Diagnosis of a vertical root fracture is very difficult. It sometimes frustrates me to see how quickly some people diagnose a root fracture. I tell my patients that I like to rule everything else out before I make that assumption. I say assumption, because unless you can visualize the root fracture, you are making an assumption.
There are some clinical signs that can be associated with a vertical root fracture, however, they are not 100% diagnostic of a vertical root fracture.
For example, a long narrow periodontal pocket is often associated with a vertical root fracture. The periodontal attachment breaks down along the fracture line, creating this defect. However this same type of narrow periodontal defect can also be caused by an abscess draining through the periodontal ligament.
A j-shaped lesion is often associated with vertical root fractures. However, not all j-shaped lesions are fractured roots.
In this case there were no fractures found. Complete resolution of these lesions is expected.

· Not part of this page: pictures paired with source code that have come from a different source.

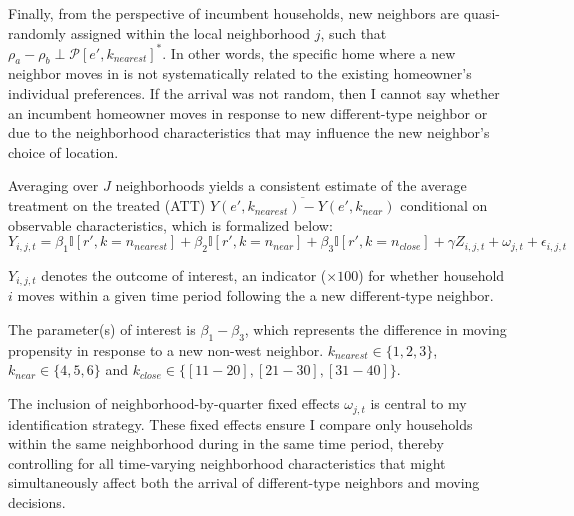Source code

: \documentclass[../main.tex]{subfiles}
\begin{document}
Finally, from the perspective of incumbent households, new neighbors are quasi-randomly assigned within the local neighborhood $j$, such that $\rho_a - \rho_b \perp \mathcal{P}[e', k_{nearest}]^*$. In other words, the specific home where a new neighbor moves in is not systematically related to the existing homeowner's individual preferences. If the arrival was not random, then I cannot say whether an incumbent homeowner moves in response to new different-type neighbor or due to the neighborhood characteristics that may influence the new neighbor's choice of location. 

Averaging over $J$ neighborhoods yields a consistent estimate of the average treatment on the treated (ATT) $\overline{Y(e', k_{nearest}) - Y(e', k_{near})}$ conditional on observable characteristics, which is formalized below: 
\begin{equation}
    Y_{i, j, t} = \beta_1 \mathbb{I}[r', k=n_{nearest}] + \beta_2 \mathbb{I}[r', k = n_{near}] + \beta_3 \mathbb{I}[r', k = n_{close}]  + \gamma Z_{i, j, t} + \omega_{j, t} + \epsilon_{i, j, t}
    \label{eq:main_eq_schelling_behavior}
\end{equation}

$Y_{i, j, t}$ denotes the outcome of interest, an indicator ($\times100$) for whether household $i$ moves within a given time period following the a new different-type neighbor. 

The parameter(s) of interest is $\beta_1 - \beta_3$, which represents the difference in moving propensity in response to a new non-west neighbor. $k_{nearest} \in \{1, 2, 3\}$, $k_{near} \in \{4, 5, 6\}$ and $k_{close} \in \{[11-20], [21-30], [31-40]\}$.

The inclusion of neighborhood-by-quarter fixed effects $\omega_{j,t}$ is central to my identification strategy. These fixed effects ensure I compare only households within the same neighborhood during in the same time period, thereby controlling for all time-varying neighborhood characteristics that might simultaneously affect both the arrival of different-type neighbors and moving decisions. 
\end{document}
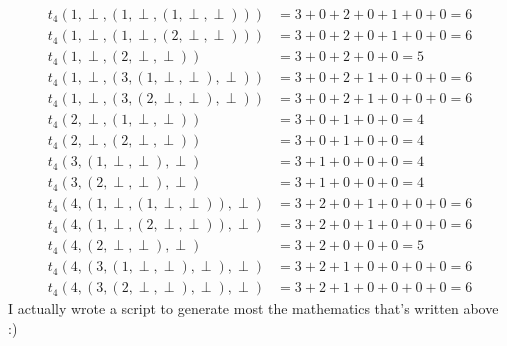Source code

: \documentclass{article}
\begin{document}
\begin{tasks}
{            \begin{displaymath}
                \begin{aligned}
                    t_4(1, \perp, (1, \perp, (1, \perp, \perp))) &= 3 + 0 + 2 + 0 + 1 + 0 + 0 = 6 \\
                    t_4(1, \perp, (1, \perp, (2, \perp, \perp))) &= 3 + 0 + 2 + 0 + 1 + 0 + 0 = 6 \\
                    t_4(1, \perp, (2, \perp, \perp)) &= 3 + 0 + 2 + 0 + 0 = 5 \\
                    t_4(1, \perp, (3, (1, \perp, \perp), \perp)) &= 3 + 0 + 2 + 1 + 0 + 0 + 0 = 6 \\
                    t_4(1, \perp, (3, (2, \perp, \perp), \perp)) &= 3 + 0 + 2 + 1 + 0 + 0 + 0 = 6 \\
                    t_4(2, \perp, (1, \perp, \perp)) &= 3 + 0 + 1 + 0 + 0 = 4 \\
                    t_4(2, \perp, (2, \perp, \perp)) &= 3 + 0 + 1 + 0 + 0 = 4 \\
                    t_4(3, (1, \perp, \perp), \perp) &= 3 + 1 + 0 + 0 + 0 = 4 \\
                    t_4(3, (2, \perp, \perp), \perp) &= 3 + 1 + 0 + 0 + 0 = 4 \\
                    t_4(4, (1, \perp, (1, \perp, \perp)), \perp) &= 3 + 2 + 0 + 1 + 0 + 0 + 0 = 6 \\
                    t_4(4, (1, \perp, (2, \perp, \perp)), \perp) &= 3 + 2 + 0 + 1 + 0 + 0 + 0 = 6 \\
                    t_4(4, (2, \perp, \perp), \perp) &= 3 + 2 + 0 + 0 + 0 = 5 \\
                    t_4(4, (3, (1, \perp, \perp), \perp), \perp) &= 3 + 2 + 1 + 0 + 0 + 0 + 0 = 6 \\
                    t_4(4, (3, (2, \perp, \perp), \perp), \perp) &= 3 + 2 + 1 + 0 + 0 + 0 + 0 = 6
                \end{aligned}
            \end{displaymath}
            I actually wrote a script to generate most the mathematics that's written above :)
        }
    \end{tasks}
\end{document}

If visualization of a vertical root fracture is the most accurate way to diagnose a root fracture, how is that to be done?
Visualization of a fracture is best done using a microscope. A microscope with a light source will allow you to see fractures during endodontic treatment.
A microscope will allow you to determine if a crack goes down past the CEJ and into the root
or if it crosses the pulpal floor.
Visualizing a crack running across the pulpal floor of the tooth is (on left) is a 100% accurate diagnosis. This tooth must be extracted.
This is another example of a crack running along the floor of the pulp chamber from the MB root to the Palatal root of a Mx first molar.
In most cases, I prefer to verify a fracture before extraction. This is time consuming and not very profitable, but I believe it is in the patient's best interest. This is also the course I would take if it were my tooth.
nice pitures. A photo says a thousand words.